BACKGROUND: In very preterm-born children alveolar maturation is challenged and lung function is often compromised during childhood. So far, very few studies have focused on type of early nutrition and lung function in children born preterm.
METHODS: This study is a six years follow-up of 281 very preterm-born infants (VPI) with a gestational age (GA) < 32+0 weeks. Infants breastfed at discharge from hospital were randomized to unfortified (UHM) or fortified (FHM) mother's (human) milk, whereas those not breastfed received a preterm formula (PF). The intervention lasted until 4 months corrected age. At six years of age fractional exhaled nitric oxide (FeNO), airway resistance and occlusion measurements with reversibility were performed. Data on predisposition to asthma and allergy as well as possible allergic symptoms of the child were obtained with questionnaires.

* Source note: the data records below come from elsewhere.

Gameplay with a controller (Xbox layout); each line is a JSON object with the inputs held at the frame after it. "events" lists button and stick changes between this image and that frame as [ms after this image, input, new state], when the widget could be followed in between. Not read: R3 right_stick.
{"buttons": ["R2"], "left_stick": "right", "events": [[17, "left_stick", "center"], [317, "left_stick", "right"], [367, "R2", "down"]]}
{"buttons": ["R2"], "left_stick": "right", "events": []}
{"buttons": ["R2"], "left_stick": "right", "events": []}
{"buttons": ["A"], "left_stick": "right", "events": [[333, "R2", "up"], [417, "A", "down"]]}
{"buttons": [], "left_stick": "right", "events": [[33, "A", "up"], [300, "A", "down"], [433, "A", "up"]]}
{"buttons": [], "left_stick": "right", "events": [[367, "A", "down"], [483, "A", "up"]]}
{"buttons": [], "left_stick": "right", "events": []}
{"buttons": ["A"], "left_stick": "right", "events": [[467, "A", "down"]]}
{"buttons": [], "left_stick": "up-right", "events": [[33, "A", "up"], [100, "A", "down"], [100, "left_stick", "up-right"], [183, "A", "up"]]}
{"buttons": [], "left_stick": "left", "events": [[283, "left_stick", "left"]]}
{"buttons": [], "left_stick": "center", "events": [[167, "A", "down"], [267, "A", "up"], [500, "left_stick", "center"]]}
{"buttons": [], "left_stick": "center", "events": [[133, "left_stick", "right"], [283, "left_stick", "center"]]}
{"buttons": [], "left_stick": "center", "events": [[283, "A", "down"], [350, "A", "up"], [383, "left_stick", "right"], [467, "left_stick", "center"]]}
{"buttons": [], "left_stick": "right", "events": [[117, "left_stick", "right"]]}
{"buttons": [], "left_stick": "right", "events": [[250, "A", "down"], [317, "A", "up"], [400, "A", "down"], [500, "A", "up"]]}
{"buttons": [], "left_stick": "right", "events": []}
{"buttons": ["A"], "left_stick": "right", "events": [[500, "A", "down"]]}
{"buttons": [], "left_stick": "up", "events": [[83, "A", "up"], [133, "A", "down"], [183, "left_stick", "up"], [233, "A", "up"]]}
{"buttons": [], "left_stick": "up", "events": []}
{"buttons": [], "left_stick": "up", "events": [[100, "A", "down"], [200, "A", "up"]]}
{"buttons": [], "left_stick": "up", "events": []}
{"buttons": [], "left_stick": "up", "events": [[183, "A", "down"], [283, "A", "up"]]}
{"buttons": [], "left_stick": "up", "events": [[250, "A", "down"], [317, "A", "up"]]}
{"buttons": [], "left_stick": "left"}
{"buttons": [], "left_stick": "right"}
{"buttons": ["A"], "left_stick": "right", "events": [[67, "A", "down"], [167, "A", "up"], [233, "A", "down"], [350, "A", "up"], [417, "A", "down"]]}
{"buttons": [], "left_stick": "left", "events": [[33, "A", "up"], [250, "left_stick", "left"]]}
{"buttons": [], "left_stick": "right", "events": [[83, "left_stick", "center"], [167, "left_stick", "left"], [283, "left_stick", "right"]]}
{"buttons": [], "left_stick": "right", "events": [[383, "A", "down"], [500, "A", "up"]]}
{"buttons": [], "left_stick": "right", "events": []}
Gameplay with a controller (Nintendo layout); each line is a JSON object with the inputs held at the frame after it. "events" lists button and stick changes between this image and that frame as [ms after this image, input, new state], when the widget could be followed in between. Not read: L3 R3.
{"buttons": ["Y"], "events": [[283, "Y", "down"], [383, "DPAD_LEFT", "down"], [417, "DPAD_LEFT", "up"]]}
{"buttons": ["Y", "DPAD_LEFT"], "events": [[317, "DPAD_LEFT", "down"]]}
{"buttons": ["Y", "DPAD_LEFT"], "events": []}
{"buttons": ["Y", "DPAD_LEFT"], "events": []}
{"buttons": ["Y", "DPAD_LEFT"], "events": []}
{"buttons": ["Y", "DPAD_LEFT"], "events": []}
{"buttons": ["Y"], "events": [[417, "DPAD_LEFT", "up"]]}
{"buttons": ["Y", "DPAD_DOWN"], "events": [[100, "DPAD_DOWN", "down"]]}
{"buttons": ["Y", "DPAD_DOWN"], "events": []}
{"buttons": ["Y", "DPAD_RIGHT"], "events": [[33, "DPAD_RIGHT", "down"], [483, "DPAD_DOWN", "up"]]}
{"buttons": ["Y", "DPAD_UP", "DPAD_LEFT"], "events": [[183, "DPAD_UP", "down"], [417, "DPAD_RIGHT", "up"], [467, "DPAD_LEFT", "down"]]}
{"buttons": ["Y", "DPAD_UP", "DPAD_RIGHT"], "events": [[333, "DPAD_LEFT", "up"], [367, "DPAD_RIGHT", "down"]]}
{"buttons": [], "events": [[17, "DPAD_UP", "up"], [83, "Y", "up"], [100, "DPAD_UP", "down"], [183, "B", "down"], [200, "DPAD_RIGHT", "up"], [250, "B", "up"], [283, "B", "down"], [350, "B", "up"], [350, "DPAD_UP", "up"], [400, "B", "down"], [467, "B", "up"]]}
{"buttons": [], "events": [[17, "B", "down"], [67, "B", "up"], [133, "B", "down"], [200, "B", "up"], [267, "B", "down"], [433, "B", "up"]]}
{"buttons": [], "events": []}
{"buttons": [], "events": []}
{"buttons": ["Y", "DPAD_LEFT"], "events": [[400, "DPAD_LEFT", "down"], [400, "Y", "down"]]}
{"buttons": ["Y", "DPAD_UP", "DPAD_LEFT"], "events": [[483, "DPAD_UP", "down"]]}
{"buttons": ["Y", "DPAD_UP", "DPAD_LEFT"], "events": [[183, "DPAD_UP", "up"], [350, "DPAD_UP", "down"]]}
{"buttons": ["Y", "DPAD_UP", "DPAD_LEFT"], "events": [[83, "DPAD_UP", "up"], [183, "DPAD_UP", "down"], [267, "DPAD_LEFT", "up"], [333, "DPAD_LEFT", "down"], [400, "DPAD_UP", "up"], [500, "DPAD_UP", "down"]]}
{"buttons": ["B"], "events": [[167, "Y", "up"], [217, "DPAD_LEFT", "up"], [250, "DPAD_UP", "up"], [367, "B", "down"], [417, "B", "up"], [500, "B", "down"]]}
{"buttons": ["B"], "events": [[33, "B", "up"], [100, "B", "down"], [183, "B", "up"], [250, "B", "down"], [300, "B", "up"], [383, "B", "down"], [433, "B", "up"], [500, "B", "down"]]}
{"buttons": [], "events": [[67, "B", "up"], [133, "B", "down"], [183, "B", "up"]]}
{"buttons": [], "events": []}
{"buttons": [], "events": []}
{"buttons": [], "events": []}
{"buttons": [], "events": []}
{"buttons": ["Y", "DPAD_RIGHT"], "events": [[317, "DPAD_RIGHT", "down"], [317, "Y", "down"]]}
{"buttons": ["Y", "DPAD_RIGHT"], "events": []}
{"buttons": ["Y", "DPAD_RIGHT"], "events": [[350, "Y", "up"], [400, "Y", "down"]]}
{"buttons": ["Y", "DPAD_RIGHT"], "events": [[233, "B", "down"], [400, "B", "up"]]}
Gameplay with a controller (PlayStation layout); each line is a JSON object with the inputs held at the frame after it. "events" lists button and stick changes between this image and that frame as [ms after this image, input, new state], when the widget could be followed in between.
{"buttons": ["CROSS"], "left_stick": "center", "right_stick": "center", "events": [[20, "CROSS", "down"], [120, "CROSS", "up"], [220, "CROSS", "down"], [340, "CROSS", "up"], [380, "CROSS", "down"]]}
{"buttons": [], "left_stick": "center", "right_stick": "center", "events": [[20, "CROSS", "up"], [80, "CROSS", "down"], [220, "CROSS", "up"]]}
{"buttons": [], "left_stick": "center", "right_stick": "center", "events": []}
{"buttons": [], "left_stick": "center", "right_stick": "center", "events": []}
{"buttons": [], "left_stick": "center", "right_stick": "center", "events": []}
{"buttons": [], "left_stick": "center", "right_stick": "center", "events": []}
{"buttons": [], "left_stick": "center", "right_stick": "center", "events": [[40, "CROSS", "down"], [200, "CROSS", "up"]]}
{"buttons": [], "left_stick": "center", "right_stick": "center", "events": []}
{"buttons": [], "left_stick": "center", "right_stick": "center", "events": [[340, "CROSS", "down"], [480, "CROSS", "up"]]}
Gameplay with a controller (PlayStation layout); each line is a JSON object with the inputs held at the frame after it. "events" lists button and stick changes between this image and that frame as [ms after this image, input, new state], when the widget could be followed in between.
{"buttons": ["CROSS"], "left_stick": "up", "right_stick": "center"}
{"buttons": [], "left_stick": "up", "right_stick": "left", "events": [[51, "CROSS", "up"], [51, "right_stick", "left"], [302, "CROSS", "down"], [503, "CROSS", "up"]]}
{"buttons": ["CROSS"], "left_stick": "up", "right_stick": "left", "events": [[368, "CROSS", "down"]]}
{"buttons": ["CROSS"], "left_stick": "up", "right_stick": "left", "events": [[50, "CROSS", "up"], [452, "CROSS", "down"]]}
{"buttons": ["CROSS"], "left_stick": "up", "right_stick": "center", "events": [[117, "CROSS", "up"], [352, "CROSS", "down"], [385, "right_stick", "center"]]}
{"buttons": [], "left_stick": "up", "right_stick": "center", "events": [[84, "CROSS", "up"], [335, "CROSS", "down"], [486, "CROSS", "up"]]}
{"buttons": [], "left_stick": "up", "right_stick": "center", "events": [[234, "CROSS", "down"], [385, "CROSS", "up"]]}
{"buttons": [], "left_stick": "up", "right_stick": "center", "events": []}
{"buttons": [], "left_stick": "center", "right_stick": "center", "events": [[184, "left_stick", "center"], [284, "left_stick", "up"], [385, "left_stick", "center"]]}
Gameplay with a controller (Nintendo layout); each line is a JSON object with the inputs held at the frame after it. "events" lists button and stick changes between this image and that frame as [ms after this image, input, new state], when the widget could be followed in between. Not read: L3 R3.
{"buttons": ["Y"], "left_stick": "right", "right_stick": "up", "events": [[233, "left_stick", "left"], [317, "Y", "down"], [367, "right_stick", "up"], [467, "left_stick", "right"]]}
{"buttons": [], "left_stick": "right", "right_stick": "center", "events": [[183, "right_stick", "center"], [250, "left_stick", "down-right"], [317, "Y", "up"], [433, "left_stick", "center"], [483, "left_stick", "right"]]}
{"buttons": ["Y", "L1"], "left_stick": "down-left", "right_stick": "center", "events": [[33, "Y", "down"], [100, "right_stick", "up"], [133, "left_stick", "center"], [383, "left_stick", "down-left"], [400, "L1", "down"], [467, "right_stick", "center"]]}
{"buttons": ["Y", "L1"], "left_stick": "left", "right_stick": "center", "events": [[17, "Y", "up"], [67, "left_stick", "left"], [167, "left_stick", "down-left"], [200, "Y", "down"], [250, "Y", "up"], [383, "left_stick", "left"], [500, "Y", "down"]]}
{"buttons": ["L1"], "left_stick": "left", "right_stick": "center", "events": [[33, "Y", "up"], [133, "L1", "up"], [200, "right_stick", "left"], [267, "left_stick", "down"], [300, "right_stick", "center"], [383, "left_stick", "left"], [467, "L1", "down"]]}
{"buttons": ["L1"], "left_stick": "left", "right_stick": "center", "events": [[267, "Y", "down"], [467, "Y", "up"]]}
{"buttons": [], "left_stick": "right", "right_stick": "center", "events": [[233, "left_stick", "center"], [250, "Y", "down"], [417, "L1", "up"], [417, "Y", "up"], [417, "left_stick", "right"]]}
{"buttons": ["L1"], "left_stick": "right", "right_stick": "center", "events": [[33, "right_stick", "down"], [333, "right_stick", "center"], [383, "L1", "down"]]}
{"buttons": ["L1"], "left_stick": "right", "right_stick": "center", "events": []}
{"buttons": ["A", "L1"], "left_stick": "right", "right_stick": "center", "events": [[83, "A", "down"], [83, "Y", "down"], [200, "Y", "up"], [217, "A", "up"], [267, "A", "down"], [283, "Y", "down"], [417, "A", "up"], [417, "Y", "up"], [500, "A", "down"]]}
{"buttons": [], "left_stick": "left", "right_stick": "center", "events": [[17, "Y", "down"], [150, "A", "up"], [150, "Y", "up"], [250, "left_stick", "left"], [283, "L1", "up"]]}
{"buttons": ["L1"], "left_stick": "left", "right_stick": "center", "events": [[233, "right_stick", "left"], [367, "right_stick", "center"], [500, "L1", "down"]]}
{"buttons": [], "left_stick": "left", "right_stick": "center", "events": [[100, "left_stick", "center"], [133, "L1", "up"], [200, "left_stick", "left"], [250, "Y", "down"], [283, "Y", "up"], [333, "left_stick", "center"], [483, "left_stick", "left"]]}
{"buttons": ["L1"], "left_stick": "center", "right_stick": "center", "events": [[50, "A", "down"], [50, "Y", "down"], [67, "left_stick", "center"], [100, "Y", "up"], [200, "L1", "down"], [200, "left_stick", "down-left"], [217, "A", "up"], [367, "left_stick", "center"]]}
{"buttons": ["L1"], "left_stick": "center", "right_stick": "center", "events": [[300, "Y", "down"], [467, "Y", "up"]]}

RESULTS: Outcome data was fully or partially available on 160 (66.9%) of 239 children. This included 49 (30.6%) children fed UHM, 58 (36,3%) fed FHM, and 53 (33,1%) fed PF. Successful FeNO measurements were obtained in 119 (74.4%) children and airway resistance measurements in 160. FeNO results were not significantly different between feeding groups. Children fed a protein enriched diet (FMH/PF) had the lowest, i.e. best, airway resistance; FHM-fed had lower values than UHM-fed (p=0.042) before, and PF-fed had significantly lower values than UHM-fed after beta-2-agonist inhalation (P=0.050). The tendency of lower airway resistance when protein enriched were the same in gender specific analyses. In SGA children the same tendency was found between PF- and UHM-fed (P=0.007 before and P=0.046 after beta-2-agonist inhalation). All values were within reference limits.